▸ Records provided:

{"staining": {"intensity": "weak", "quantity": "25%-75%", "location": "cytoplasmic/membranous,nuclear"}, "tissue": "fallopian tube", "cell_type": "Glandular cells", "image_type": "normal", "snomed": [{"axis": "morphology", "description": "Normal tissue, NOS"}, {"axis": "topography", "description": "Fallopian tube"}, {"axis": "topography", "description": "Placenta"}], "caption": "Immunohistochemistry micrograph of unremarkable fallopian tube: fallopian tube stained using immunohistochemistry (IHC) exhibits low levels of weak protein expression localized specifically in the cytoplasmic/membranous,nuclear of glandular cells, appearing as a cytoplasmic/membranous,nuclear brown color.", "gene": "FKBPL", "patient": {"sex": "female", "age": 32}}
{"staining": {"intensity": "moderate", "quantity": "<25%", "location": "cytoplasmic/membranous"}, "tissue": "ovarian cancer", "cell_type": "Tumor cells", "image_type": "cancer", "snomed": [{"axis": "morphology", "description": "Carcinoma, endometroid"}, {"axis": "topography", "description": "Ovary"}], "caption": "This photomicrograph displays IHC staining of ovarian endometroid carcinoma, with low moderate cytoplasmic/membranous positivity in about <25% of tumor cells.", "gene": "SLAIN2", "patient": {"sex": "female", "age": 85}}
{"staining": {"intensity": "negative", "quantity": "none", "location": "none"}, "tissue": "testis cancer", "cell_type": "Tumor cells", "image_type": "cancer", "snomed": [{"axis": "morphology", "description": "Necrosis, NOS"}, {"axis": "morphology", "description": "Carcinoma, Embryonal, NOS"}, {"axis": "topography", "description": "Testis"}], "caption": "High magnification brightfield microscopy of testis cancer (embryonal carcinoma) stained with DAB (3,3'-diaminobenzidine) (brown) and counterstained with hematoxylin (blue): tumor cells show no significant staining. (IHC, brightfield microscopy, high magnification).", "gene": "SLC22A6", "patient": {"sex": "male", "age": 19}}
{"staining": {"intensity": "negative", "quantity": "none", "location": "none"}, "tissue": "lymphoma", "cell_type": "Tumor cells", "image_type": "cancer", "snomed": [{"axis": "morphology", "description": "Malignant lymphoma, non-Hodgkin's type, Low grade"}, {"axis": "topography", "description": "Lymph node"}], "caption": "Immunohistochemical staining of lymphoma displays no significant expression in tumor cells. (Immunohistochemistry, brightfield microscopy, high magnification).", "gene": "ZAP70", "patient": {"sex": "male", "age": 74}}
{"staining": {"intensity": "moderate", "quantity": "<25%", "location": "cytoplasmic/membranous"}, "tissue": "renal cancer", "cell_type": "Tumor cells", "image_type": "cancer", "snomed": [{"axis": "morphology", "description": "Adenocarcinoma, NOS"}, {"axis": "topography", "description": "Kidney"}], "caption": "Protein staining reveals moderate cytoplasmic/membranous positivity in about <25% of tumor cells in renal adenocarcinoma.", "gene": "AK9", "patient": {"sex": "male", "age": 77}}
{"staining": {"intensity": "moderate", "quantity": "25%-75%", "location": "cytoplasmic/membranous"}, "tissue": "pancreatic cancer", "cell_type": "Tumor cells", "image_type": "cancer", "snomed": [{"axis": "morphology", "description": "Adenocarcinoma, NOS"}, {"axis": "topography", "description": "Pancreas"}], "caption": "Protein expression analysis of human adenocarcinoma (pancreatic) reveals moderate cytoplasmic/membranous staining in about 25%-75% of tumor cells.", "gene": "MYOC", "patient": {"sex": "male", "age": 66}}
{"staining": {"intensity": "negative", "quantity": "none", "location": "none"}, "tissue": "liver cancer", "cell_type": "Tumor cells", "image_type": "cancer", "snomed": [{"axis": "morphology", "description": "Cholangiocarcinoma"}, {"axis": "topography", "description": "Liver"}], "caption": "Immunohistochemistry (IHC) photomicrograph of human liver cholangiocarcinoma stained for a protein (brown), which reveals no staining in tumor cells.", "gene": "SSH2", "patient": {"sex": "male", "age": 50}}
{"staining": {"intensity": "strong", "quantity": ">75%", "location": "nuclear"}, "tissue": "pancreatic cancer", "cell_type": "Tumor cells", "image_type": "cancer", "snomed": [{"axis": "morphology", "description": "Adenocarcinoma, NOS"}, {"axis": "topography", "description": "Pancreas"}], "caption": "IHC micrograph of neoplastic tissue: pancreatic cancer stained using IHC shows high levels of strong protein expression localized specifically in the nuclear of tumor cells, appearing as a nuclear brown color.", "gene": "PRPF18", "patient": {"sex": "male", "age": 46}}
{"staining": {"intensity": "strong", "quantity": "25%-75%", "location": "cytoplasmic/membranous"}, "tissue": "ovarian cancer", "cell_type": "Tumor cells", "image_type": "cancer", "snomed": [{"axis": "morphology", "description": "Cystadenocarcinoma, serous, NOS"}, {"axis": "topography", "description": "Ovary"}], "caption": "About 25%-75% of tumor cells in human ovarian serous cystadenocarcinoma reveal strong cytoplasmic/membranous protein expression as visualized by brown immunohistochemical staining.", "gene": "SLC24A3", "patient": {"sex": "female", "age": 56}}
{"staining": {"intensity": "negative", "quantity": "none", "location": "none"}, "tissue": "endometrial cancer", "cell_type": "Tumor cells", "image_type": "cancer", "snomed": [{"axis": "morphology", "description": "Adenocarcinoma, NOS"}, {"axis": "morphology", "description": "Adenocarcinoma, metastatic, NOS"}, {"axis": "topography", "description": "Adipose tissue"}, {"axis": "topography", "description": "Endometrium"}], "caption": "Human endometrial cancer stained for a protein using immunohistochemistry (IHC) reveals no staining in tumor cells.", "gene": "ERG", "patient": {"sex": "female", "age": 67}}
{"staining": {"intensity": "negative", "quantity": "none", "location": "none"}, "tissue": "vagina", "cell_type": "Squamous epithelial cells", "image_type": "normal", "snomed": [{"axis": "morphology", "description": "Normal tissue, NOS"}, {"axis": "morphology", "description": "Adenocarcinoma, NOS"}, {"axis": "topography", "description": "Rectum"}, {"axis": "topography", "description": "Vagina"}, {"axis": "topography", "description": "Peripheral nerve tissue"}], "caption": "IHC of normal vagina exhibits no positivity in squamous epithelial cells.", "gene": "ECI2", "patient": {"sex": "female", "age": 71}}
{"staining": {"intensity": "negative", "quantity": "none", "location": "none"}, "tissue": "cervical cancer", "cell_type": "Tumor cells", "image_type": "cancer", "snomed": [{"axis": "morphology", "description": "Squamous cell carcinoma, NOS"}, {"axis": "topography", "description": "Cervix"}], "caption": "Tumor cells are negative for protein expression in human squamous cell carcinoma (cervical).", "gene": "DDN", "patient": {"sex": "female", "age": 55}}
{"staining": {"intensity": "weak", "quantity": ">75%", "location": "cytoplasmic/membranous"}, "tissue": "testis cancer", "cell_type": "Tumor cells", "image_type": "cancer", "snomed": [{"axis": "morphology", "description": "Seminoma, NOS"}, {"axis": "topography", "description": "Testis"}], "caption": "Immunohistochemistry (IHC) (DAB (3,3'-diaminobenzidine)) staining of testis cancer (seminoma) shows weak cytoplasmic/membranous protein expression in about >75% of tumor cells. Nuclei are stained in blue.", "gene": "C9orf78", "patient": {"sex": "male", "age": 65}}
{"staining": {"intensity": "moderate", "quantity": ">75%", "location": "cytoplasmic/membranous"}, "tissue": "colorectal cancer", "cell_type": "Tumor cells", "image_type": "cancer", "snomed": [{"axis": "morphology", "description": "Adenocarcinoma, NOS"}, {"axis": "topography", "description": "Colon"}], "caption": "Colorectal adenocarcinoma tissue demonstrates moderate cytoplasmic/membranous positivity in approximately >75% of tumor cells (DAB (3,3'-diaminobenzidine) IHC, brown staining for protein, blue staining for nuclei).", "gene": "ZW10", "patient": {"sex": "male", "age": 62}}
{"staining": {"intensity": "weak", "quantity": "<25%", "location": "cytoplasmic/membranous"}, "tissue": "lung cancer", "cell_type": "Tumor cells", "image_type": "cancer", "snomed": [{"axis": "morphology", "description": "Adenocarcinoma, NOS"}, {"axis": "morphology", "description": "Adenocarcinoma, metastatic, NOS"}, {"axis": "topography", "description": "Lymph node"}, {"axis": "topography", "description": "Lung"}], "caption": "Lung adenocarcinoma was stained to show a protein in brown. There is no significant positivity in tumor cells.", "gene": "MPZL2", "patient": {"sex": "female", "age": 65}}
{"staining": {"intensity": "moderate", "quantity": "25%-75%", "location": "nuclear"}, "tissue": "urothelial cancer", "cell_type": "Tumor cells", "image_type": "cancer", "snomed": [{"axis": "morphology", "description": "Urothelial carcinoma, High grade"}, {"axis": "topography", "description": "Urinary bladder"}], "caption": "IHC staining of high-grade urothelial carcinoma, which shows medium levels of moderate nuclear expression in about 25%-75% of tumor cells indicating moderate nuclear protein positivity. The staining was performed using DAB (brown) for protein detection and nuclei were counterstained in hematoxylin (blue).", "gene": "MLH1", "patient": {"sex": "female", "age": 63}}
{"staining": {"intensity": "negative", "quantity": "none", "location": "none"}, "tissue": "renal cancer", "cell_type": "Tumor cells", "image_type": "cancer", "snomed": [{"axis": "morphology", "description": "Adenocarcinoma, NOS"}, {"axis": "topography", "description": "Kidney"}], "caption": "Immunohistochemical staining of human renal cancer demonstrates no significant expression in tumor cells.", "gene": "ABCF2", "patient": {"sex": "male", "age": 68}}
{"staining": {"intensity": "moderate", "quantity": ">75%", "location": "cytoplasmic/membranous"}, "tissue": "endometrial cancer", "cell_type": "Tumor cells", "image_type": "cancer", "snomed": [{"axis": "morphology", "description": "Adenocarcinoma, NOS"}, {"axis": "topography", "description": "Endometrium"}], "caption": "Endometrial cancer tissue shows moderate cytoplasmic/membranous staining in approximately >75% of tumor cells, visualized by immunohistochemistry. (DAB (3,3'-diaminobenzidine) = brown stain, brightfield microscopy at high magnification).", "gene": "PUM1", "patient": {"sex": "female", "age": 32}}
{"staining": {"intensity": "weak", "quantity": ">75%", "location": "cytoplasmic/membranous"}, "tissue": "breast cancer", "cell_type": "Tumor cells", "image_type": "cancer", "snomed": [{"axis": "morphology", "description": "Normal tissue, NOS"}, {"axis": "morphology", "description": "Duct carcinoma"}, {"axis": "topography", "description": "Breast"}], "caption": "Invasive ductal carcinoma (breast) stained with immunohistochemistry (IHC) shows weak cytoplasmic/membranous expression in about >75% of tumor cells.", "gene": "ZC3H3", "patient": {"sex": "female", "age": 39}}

▸ Action item:
The range runs from the line above containing "(IHC) (DAB (3,3'-diaminobenzidine))" to the line containing "adenocarcinoma was stained", inclusive. Restate those lines word for word and no others.

▸ Solution to this task:
{"staining": {"intensity": "weak", "quantity": ">75%", "location": "cytoplasmic/membranous"}, "tissue": "testis cancer", "cell_type": "Tumor cells", "image_type": "cancer", "snomed": [{"axis": "morphology", "description": "Seminoma, NOS"}, {"axis": "topography", "description": "Testis"}], "caption": "Immunohistochemistry (IHC) (DAB (3,3'-diaminobenzidine)) staining of testis cancer (seminoma) shows weak cytoplasmic/membranous protein expression in about >75% of tumor cells. Nuclei are stained in blue.", "gene": "C9orf78", "patient": {"sex": "male", "age": 65}}
{"staining": {"intensity": "moderate", "quantity": ">75%", "location": "cytoplasmic/membranous"}, "tissue": "colorectal cancer", "cell_type": "Tumor cells", "image_type": "cancer", "snomed": [{"axis": "morphology", "description": "Adenocarcinoma, NOS"}, {"axis": "topography", "description": "Colon"}], "caption": "Colorectal adenocarcinoma tissue demonstrates moderate cytoplasmic/membranous positivity in approximately >75% of tumor cells (DAB (3,3'-diaminobenzidine) IHC, brown staining for protein, blue staining for nuclei).", "gene": "ZW10", "patient": {"sex": "male", "age": 62}}
{"staining": {"intensity": "weak", "quantity": "<25%", "location": "cytoplasmic/membranous"}, "tissue": "lung cancer", "cell_type": "Tumor cells", "image_type": "cancer", "snomed": [{"axis": "morphology", "description": "Adenocarcinoma, NOS"}, {"axis": "morphology", "description": "Adenocarcinoma, metastatic, NOS"}, {"axis": "topography", "description": "Lymph node"}, {"axis": "topography", "description": "Lung"}], "caption": "Lung adenocarcinoma was stained to show a protein in brown. There is no significant positivity in tumor cells.", "gene": "MPZL2", "patient": {"sex": "female", "age": 65}}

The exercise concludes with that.